PASSAGE SHOWN Start Marker

|Publication number||US5410604 A|
|Application number||US 07/867,827|
|Publication date||Apr 25, 1995|
|Filing date||Apr 14, 1992|
|Priority date||Apr 16, 1991|
|Publication number||07867827, 867827, US 5410604 A, US 5410604A, US-A-5410604, US5410604 A, US5410604A|
|Inventors||Hiroyuki Saito, Masahiro Kusano|
|Original Assignee||Nissan Motor Co., Ltd.|
|Export Citation||BiBTeX, EndNote, RefMan|
|Patent Citations (12), Non-Patent Citations (2), Referenced by (33), Classifications (12), Legal Events (6)|
|External Links: USPTO, USPTO Assignment, Espacenet|
(1) Field of the Invention
The present invention relates generally to a system for reducing noise sounding in a closed space due to a propagation of a vibrating noise in the closed space from a vibration source of a power unit (such as a vehicular engine) mounted in the vehicle (hereinafter referred to as a closed sound). Particularly, the present invention relates to the apparatus and system for reducing the closed sound sounded in the closed space due to the propagation in the closed space from the vibrations of the power unit which is easy in adjustment during an initial power supply of the apparatus.

PASSAGE SHOWN End Marker
INFORMATION Start Marker

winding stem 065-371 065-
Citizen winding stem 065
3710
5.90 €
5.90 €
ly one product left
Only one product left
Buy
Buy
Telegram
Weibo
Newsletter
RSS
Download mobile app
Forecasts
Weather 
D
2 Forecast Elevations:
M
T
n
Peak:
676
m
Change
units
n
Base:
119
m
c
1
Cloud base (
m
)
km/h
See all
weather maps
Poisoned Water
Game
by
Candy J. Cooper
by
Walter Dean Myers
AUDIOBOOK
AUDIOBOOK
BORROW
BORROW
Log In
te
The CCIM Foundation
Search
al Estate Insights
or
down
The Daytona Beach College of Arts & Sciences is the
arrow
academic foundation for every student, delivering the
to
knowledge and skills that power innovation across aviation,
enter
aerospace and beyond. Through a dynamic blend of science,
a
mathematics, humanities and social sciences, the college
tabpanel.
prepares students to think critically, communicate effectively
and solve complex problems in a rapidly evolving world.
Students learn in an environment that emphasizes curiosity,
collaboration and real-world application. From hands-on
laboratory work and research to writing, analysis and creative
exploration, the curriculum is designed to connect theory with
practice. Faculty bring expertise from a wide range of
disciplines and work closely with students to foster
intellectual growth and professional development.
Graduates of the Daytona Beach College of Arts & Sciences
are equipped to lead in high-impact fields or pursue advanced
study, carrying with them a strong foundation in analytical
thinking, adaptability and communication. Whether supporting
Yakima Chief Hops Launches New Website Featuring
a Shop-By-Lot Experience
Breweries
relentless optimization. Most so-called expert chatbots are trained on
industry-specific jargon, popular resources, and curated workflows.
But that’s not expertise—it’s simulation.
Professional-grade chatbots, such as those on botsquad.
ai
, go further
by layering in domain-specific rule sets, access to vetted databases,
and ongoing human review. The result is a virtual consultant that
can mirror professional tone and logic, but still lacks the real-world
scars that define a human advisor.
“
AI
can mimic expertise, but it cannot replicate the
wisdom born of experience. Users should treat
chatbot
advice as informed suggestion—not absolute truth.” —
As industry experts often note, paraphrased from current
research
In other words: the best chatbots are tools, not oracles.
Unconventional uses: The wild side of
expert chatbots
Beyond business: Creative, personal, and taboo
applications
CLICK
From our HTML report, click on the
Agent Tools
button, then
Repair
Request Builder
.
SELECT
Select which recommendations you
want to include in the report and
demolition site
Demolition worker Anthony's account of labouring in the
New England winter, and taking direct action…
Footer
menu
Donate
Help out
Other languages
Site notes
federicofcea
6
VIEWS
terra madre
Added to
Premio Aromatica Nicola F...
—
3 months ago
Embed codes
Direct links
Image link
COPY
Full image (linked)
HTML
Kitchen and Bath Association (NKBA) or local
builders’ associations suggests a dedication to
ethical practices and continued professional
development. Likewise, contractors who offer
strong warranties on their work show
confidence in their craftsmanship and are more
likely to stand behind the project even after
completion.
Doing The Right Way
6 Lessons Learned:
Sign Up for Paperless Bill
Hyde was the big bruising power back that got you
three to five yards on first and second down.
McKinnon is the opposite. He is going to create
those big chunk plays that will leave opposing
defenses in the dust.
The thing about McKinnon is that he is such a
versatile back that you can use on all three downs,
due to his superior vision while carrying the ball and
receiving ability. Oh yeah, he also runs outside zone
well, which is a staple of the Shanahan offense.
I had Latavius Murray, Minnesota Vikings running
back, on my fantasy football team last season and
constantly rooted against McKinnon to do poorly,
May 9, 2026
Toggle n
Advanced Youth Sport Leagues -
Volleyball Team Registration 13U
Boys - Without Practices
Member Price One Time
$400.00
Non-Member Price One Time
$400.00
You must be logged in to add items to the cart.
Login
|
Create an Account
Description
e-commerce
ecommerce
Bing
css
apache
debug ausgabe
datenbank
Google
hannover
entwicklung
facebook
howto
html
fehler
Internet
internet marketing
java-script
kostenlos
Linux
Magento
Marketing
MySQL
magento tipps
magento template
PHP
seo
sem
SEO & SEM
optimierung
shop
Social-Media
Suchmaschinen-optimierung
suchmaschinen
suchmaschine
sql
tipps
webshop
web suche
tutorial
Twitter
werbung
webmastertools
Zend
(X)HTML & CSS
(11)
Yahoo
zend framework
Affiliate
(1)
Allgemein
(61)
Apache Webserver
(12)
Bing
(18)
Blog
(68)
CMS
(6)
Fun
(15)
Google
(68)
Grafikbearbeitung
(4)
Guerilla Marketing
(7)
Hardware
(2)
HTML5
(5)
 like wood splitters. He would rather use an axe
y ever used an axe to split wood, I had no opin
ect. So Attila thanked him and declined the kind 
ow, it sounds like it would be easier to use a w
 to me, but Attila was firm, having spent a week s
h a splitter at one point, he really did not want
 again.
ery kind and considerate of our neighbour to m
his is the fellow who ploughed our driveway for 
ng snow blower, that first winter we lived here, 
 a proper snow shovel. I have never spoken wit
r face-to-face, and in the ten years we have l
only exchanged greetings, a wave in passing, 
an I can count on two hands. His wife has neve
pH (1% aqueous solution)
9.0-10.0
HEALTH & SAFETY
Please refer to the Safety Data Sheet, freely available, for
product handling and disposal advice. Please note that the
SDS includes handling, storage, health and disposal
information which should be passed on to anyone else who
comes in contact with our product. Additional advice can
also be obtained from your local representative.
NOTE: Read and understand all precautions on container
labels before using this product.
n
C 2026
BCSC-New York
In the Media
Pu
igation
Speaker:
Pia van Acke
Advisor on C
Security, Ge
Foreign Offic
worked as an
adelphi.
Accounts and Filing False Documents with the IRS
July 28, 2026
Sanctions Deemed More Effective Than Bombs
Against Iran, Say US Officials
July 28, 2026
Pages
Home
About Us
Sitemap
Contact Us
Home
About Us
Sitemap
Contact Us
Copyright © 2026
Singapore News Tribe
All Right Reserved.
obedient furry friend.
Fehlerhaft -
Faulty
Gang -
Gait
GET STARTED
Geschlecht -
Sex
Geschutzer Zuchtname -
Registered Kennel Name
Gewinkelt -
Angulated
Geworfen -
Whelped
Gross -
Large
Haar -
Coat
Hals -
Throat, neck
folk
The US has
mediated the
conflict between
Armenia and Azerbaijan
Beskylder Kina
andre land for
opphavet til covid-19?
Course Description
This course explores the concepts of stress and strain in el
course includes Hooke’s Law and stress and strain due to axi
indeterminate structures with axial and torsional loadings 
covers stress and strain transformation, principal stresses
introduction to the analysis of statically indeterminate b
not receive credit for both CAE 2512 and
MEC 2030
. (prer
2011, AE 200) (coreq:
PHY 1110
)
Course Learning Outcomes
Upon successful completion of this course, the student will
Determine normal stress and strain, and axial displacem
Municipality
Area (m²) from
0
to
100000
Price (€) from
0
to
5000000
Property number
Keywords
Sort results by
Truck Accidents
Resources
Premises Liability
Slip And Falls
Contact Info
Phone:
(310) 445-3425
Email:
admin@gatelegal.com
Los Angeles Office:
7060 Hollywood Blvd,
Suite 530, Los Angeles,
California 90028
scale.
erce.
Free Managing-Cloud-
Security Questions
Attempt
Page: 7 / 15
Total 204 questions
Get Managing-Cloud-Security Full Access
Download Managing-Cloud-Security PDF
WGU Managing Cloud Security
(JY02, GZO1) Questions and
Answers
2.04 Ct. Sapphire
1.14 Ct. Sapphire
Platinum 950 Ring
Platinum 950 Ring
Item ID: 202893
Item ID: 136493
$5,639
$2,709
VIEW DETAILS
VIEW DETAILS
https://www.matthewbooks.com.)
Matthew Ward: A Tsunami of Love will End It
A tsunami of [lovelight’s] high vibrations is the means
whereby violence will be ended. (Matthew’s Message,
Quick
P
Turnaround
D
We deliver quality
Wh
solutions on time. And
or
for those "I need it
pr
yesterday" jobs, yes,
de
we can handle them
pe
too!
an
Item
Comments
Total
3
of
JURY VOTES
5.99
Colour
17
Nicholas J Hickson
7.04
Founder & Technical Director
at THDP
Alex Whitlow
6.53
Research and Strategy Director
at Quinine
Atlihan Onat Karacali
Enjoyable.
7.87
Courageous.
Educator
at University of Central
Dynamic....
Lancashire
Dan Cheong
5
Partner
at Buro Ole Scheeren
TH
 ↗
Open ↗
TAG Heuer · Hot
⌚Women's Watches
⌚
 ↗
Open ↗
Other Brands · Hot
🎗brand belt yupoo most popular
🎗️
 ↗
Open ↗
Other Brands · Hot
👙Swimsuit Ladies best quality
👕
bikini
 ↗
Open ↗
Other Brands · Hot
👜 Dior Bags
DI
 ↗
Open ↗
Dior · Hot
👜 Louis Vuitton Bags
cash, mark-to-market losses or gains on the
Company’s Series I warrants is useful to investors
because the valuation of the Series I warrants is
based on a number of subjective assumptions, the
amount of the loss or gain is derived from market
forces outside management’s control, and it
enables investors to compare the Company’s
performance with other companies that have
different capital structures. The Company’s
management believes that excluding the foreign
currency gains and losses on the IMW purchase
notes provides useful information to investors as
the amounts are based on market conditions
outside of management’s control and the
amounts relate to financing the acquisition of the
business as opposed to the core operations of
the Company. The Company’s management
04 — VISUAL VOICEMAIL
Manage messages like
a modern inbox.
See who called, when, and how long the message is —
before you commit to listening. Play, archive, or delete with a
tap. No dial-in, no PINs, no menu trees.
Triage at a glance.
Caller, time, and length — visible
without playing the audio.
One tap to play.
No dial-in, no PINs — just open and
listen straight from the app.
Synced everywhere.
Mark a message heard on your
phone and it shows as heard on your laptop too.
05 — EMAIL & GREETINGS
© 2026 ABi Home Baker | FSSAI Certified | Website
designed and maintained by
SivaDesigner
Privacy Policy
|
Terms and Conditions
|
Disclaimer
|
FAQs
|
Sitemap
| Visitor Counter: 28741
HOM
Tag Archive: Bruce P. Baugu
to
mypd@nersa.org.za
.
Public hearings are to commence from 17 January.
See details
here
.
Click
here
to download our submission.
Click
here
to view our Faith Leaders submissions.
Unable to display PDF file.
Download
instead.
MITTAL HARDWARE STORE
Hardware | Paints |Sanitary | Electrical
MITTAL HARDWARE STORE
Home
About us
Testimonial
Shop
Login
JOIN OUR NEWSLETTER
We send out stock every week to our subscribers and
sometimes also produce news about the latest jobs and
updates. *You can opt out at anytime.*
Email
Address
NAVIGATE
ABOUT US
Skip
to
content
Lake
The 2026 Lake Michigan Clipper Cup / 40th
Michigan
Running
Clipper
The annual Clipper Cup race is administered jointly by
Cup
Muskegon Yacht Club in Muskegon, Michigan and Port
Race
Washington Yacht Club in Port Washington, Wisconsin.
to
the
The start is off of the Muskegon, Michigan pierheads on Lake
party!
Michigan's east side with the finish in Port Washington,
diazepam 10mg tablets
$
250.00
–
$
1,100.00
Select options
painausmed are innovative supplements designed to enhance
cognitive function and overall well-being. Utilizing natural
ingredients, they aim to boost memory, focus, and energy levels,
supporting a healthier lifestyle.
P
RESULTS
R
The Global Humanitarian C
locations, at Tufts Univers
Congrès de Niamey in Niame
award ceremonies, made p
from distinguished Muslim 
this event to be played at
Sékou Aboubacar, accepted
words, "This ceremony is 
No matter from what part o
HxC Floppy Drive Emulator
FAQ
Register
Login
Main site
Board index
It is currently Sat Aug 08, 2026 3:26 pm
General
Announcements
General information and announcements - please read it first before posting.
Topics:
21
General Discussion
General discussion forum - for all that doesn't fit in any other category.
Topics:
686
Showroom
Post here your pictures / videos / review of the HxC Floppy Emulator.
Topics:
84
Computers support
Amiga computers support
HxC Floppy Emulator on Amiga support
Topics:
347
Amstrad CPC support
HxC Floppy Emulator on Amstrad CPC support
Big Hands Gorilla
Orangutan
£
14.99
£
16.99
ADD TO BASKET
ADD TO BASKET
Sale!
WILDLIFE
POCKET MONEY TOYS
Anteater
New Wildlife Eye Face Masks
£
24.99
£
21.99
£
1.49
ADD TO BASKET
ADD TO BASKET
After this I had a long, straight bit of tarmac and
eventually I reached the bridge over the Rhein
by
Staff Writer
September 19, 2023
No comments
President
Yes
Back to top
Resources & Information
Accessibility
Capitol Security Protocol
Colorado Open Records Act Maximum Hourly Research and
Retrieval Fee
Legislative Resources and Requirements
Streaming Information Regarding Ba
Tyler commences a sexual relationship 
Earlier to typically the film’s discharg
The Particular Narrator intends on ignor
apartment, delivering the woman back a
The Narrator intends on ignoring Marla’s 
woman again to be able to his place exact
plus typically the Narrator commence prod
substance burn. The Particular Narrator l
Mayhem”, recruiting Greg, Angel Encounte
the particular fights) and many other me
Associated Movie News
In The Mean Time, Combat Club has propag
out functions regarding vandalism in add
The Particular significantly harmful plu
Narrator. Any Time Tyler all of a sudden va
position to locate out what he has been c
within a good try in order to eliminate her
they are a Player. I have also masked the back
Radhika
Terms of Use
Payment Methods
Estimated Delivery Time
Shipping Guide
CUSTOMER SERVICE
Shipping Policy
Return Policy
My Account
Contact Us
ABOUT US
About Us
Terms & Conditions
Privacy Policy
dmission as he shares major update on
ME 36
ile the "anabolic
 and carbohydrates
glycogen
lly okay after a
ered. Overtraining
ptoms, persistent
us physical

INFORMATION End Marker

*TASKS TO COMPLETE*.
a – Answer these questions about the patent page, one line each:
(i) What is the filing date?
(ii) Who is the original assignee?
(iii) What name does the field of the invention give to noise that sounds in a closed space because of vibration from a power unit?
b – According to the patent page, what causes the closed sound that the invention reduces? Answer in one to three sentences.

*TASK RESULTS*.
a –
(i) Apr 14, 1992
(ii) Nissan Motor Co., Ltd.
(iii) A closed sound

b – The closed sound comes from vibrating noise that spreads through a closed space. The noise starts at a vibration source in a power unit mounted in the vehicle, such as a vehicular engine.